(Items from a data source)
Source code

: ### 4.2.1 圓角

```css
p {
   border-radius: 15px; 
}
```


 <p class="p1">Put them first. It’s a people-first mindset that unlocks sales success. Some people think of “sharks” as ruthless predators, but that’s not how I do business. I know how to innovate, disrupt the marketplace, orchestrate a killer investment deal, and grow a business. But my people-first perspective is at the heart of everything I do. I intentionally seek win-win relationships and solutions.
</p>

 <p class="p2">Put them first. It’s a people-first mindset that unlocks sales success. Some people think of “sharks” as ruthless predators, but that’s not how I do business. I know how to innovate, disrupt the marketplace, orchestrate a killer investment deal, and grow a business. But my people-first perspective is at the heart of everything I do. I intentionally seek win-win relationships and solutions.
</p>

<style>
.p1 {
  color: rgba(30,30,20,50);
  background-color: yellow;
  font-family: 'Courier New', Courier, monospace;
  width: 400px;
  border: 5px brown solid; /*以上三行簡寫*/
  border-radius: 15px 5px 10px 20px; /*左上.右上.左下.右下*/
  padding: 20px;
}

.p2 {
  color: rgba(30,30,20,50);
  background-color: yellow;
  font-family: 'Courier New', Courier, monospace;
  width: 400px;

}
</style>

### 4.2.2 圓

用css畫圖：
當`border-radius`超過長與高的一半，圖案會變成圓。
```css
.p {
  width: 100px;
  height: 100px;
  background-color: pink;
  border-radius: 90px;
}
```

> **Activity**
If a line above contains the word "border", list it.

> **Result for this task**
   border-radius: 15px; 
  border: 5px brown solid; /*以上三行簡寫*/
  border-radius: 15px 5px 10px 20px; /*左上.右上.左下.右下*/
當`border-radius`超過長與高的一半，圖案會變成圓。
  border-radius: 90px;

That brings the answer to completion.